Seneca, Moral Epistles 41.1-2
“You are doing the best thing, the heathy thing, for yourself if, as you write, you persist in pursuing a good state of mind. This is something it is foolish to hope for, when you are capable of achieving it on your own. We don’t need to raise our hands to heaven or to go beg in a temple to approach the idol’s ear, as if we can be heard better in this way. No, God is near us, with us, inside us.
I say it this way, Lucilius: a sacred force sits within us as a witness of our good and evil and a guardian. It handles us, the way we handle it. Really, no person is good without God, how else can someone surpass fortune unless god helps them rise up?”

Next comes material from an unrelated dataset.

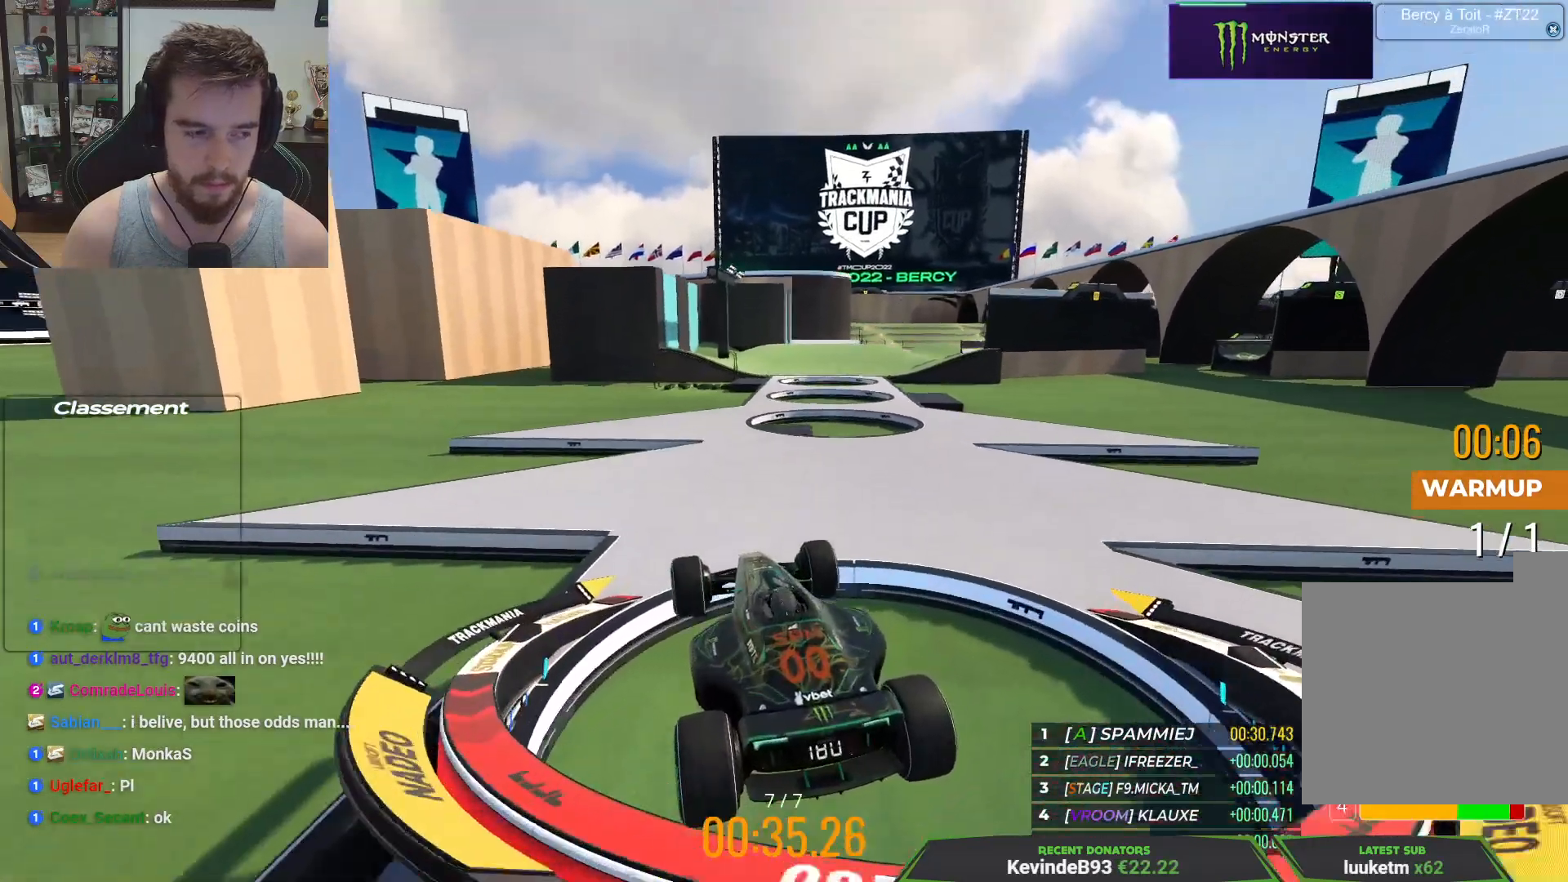
{"keys": ["up"], "events": []}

Facis rem optimam et tibi salutarem, si, ut scribis, perseveras ire ad bonam mentem, quam stultum est optare, cum possis a te impetrare. Non sunt ad caelum elevandae manus nec exorandus aedituus, ut nos ad aurem simulacri, quasi magis exaudiri possimus, admittat; prope est a te deus, tecum est, intus est.
Ita dico, Lucili: sacer intra nos spiritus sedet, malorum bonorumque nostrorum observator et custos. Hic prout a nobis tractatus est, ita nos ipse tractat. Bonus vero vir sine deo nemo est; an potest aliquis supra fortunam nisi ab illo adiutus exurgere?